São estilos diferentes e, provavelmente, o stand up tem mais a ver comigo, hoje. Eu realmente adoro o gênero. Fui a vários comedy clubs nos Estados Unidos rir de uns caras que nunca vi e nem vou ver nunca mais. O triunfo dos anônimos.

O stand up não pode se dar ao luxo de ser auto-indulgente, porque a platéia não perdoa. E quer rir. Muito. O stand up é um tipo de comédia que limita consideravelmente os recursos do humorista, que se segura em timing, tom de voz e algum histrionismo. Não há lugar para figurinos, musiquinhas, nada. É o comediante e a platéia. Já vi shows constrangedores.

Mas há fenômenos engraçados. Marcela Leal, por exemplo, do Clube da Comédia. Não entendi o cartaz dela. Vi alguns vídeos, assisti à participação dela no Jô e depois vi sua performance ao vivo. Ela é simpática, bonita, mas não é engraçadíssima. Não é sem graça. É engraçadinha. Você dá um sorriso, mas não cai na gargalhada. Aliás, ela comete um erro irritante: conta a piada e ri, quase que te avisando que é a sua vez. Aí, meu amigo, você passa…

Danilo Gentili traz piadas ótimas, mas esbarra na voz e no jeito de falar, que incomodam um pouco. Oscar Filho é beeem engraçado também, embora exagere um pouco nas ceninhas. Mas eles conseguem fazer o que se espera de um humorista: levam o público às gargalhadas.

No Terça Insana, que, dizem, tem boas e más semanas, eu fiquei impressionado com a falta absoluta de graça. Fora um esquete com o motoboy (Marco Luque), um com um palestrante inspirado em Lair Ribeiro (Guilherme Uzeda) e outro com uma brasileira esnobe que mora em Miami (Agnes Zuliani), o resto era constrangedor. Os esquetes mais ridículos (no mau sentido) eram justamente os dos líderes do Terça Insana, Grace Gianoukas e Roberto Camargo. Este último faz um índio péssimo e um antropólogo francês chatérrimo.

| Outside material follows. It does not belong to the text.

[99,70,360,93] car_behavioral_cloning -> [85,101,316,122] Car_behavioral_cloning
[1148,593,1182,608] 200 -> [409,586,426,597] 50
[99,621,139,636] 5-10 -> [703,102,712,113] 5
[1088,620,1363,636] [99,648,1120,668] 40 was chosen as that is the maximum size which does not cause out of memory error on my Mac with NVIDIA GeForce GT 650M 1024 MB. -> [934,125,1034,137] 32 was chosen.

Aí, vale falar do novo programa da Band, Custe o que Custar, que estreou na segunda debaixo de uma enorme expectativa minha. Afinal, comandando pelo Marcelo Tas, trazia os caras mais engraçados do Clube da Comédia, entre eles o Rafinha Bastos.

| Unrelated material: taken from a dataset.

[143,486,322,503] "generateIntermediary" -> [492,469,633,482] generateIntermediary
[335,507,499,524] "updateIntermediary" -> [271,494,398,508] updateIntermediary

Espero que eles se acertem, mas o fato é que precisam comer muuuuito feijão com arroz ainda. Quando você resolve se inspirar no jeito Pânico de fazer segmentos engraçadinhos, em vez de copiar o Daily Show ou o Colbert Report, alguma coisa está muito errada. E olhe que eles importaram o formato de um programa argentino.

O que não pode é rolar é um assassinato como o que foi feito com “reportagem” da poluição na represa. A idéia é ótima, tem sacadas geniais do Rafinha, mas a edição é inacreditavelmente frouxa. Façam o programa ter meia hora, caramba. Fica mais enxuto e bem resolvido. Em vez disso, alongam o segmento além da conta e ficam inventando gags visuais com computação gráfica. E eu esperava tanto deles. Tudo bem, segunda, 22h15, eu volto pra conferir a evolução.

Humor tem que ser engraçado. Vamos combinar?